Giovedì scorso, l'attore era stato colpito da un ictus. Aveva 52 anni.

Addio a Luke Perry, il Dylan di Beverly Hills

Luke Perry era conosciuto per i suoi ruoli non solo nella serie tv "Beverly Hills 90210", ma anche "Riverdale". Nato a Mansfield, in Ohio, nel 1966 Perry si era trasferito a Los Angeles dopo il liceo per inseguire il sogno della recitazione. 

LA SIGLA di Beverly Hills, 90210

La sua carriera televisiva è iniziata ad appena 16 anni, in alcune soap opera, ma è il 1990 a segnare la svolta: a dargli la popolarità il ruolo dell'affascinante e solitario Dylan McKay nella serie per teenager "Beverly Hills, 90210", arrivata in Italia due anni dopo e diventata un fenomeno cult degli anni Novanta.
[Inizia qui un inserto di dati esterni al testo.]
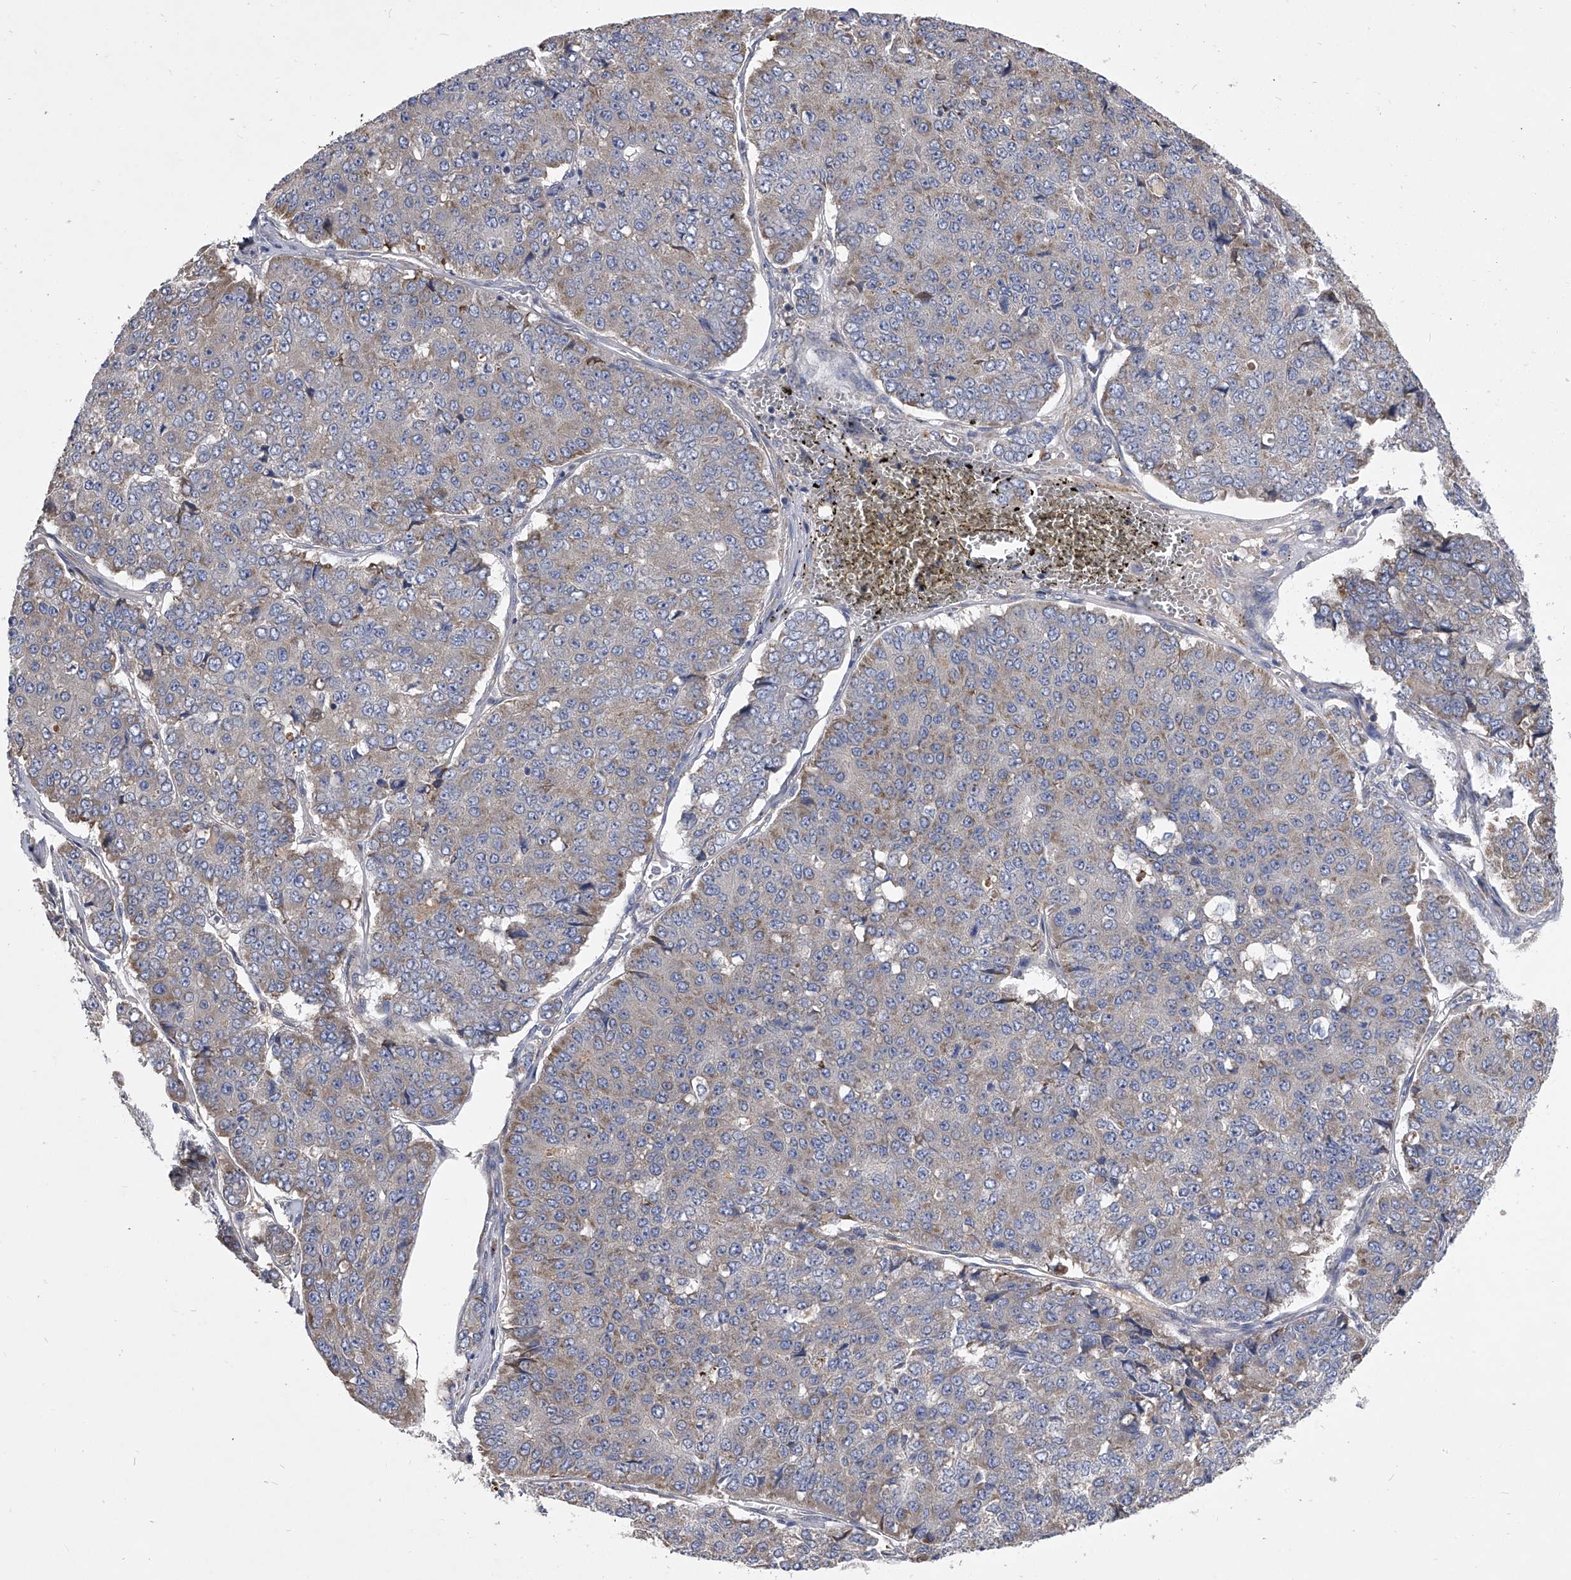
{"staining": {"intensity": "weak", "quantity": "<25%", "location": "cytoplasmic/membranous"}, "tissue": "pancreatic cancer", "cell_type": "Tumor cells", "image_type": "cancer", "snomed": [{"axis": "morphology", "description": "Adenocarcinoma, NOS"}, {"axis": "topography", "description": "Pancreas"}], "caption": "High magnification brightfield microscopy of pancreatic cancer stained with DAB (brown) and counterstained with hematoxylin (blue): tumor cells show no significant positivity.", "gene": "CCR4", "patient": {"sex": "male", "age": 50}}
Milioni di ragazzine hanno sofferto seguendo le sue storie d'amore tumultuose con Brenda (interpretata da Shannen Doherty) e Kelly (interpretata da Jennie Garth).

Luke Perry è stato ricoverato lo stesso giorno in cui Fox ha annunciato una reunion con sei nuovi episodi, per la quale era stata annunciata la presenza dei colleghi dell'epoca, ma non la sua: Jason Priestley, Jennie Garth, Ian Ziering, Gabrielle Carteris, Brian Austin Green e Tori Spelling.

Dopo alcune esperienze al cinema, dal 2016 era tornato alla tv, nella serie Riverdale.